Patients can start treatment relatively quickly, although they have to be in a state of withdrawal or complete detoxification. The first few days and weeks require close observation to make sure the patient doesn’t relapse.
The advantage for patients is that it provides autonomy relatively quickly. It has a low potential for abuse, primarily because it includes naloxone.
Its benefits have prompted a surge in use. The percentage of people with addictions who were prescribed buprenorphine jumped to 8 percent in 2017 from less than 1 percent a decade earlier.
The magnitude of the opioid epidemic has pulled in physicians and medical providers who traditionally haven’t handled addiction treatment. About 46,500 health care professionals — including family doctors, physician assistants and nurse practitioners — now are certified prescribers. By law, first-year prescribers are allowed to treat up to 30 patients. That number expands to 100 and then 275 in subsequent years.
Barriers to getting more prescribers on board include access to funding, physician expertise and stigma.
In a survey of nearly 600 physicians, published in the Journal of Substance Abuse Treatment in 2017, researchers identified negative attitudes about prescribing buprenorphine on both a philosophical and practical level. Respondents said they were against the idea of trading one opioid for another, didn’t have enough time for the extra patient load and would be inadequately reimbursed for treatment.
But the respondents said they would be encouraged to prescribe buprenorphine if they were paired with experienced physicians, connected to local counseling resources and given continuing education on opioid addiction.
“What I’ve heard from physicians who have gone through the training … it’s adequate, but what they often find is it’s helpful to be mentored by physicians who are doing this work or who’ve done it for years,” said Dr. Mona Gahunia, associate medical director for primary care strategy for the Mid-Atlantic Permanente Medical Group, part of Kaiser Permanente. “That’s actually a key part in feeling comfortable prescribing buprenorphine.”
The least-used medication is naltrexone. Only about 23,000 people, or 2 percent of patients, used it in 2017.
The drug has shown to be effective in keeping people from using opioids and maintaining sobriety. Yet it is used less often than its counterparts because it requires complete detoxification.
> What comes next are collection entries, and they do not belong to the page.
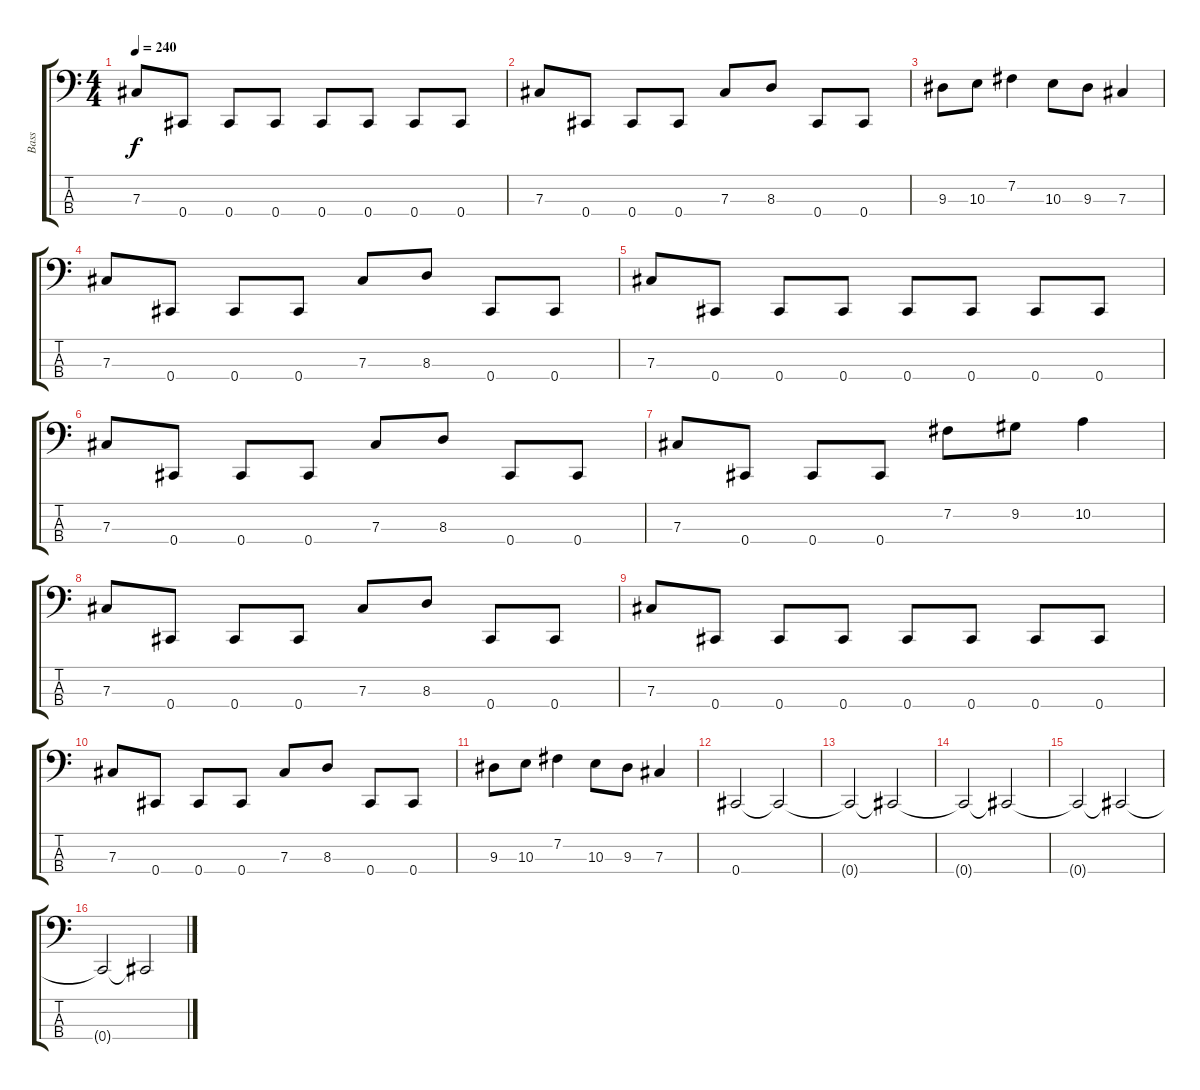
\track ("Bass" "Bass") {instrument electricbasspick}
\staff {score tabs}
\tuning (E2 B1 Gb1 Db1) {hide}
\ts (4 4)
\tempo 240
\clef f4
\ks c
7.3.8{dy f} 0.4.8 0.4.8 0.4.8 0.4.8 0.4.8 0.4.8 0.4.8 |
7.3.8 0.4.8 0.4.8 0.4.8 7.3.8 8.3.8 0.4.8 0.4.8 |
9.3.8 10.3.8 7.2.4 10.3.8 9.3.8 7.3.4 |
7.3.8 0.4.8 0.4.8 0.4.8 7.3.8 8.3.8 0.4.8 0.4.8 |
7.3.8 0.4.8 0.4.8 0.4.8 0.4.8 0.4.8 0.4.8 0.4.8 |
7.3.8 0.4.8 0.4.8 0.4.8 7.3.8 8.3.8 0.4.8 0.4.8 |
7.3.8 0.4.8 0.4.8 0.4.8 7.2.8 9.2.8 10.2.4 |
7.3.8 0.4.8 0.4.8 0.4.8 7.3.8 8.3.8 0.4.8 0.4.8 |
7.3.8 0.4.8 0.4.8 0.4.8 0.4.8 0.4.8 0.4.8 0.4.8 |
7.3.8 0.4.8 0.4.8 0.4.8 7.3.8 8.3.8 0.4.8 0.4.8 |
9.3.8 10.3.8 7.2.4 10.3.8 9.3.8 7.3.4 |
0.4.2 0.4{t}.2 |
0.4{t}.2 0.4{t}.2 |
0.4{t}.2 0.4{t}.2 |
0.4{t}.2 0.4{t}.2 |
0.4{t}.2 0.4{t}.2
Naltrexone operates in a different way from methadone and buprenorphine: It doesn’t activate opioid receptors in the brain. Instead, it binds and blocks those receptors to reduce opioid cravings. The FDA says there is no abuse or diversion potential with naltrexone.
In case of a relapse, naltrexone prevents the patient from getting high on a drug.
Also, unlike methadone and buprenorphine, naltrexone can be used to treat alcohol dependence.
Treating layers of addiction
Health care professionals have shifted their thinking on treatment to focus on a multilayered approach as the national conversation has moved from looking at addiction as a moral failing to a disease.
In May, the FDA approved the first non-opioid medication to treat withdrawal symptoms from opioids. The drug, lofexidine hydrochloride, is shown to lessen the severity of opioid withdrawal symptoms — including anxiety, agitation, sleep problems, muscle aches, runny nose, sweating, nausea, vomiting, diarrhea and drug cravings.
Many physicians who treat addicts say psychosocial support is key to maintaining sobriety, but it doesn’t have to be intensive. That has given physicians more options for treating patients without an immediate opening in a therapeutic treatment program.
“In order to have success with buprenorphine, you don’t necessarily need a very robust psychosocial support or an intensive psychosocial support, but you do need some,” said Dr. Ngozi Efobi, chief of the division of rehabilitation services and director of the pain management program at the Martinsburg VA Medical Center in West Virginia.
“Even doing something like a brief intervention is helpful, even patients attending [Alcoholics Anonymous] or [Narcotics Anonymous] is helpful, some brief psychosocial support is helpful,” he said.